(YOUR TASK) Output everything from the line containing "Šta je potrebno za otvaranje sezonskog" down to the line containing "Zanimljivosti", both included, reproducing each line unchanged.

(DATA TO USE)
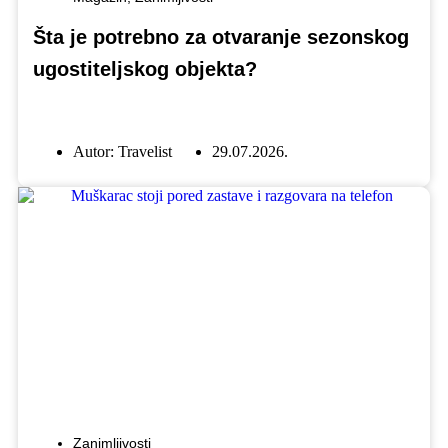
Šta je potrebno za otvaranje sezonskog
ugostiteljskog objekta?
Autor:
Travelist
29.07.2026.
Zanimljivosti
---
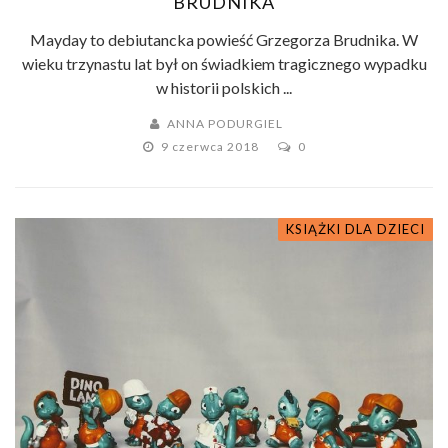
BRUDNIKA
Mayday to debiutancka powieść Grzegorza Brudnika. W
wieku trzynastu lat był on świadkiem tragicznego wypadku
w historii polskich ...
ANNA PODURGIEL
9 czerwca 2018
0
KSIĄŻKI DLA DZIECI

(TASK RESULT)
Šta je potrebno za otvaranje sezonskog
ugostiteljskog objekta?
Autor:
Travelist
29.07.2026.
Zanimljivosti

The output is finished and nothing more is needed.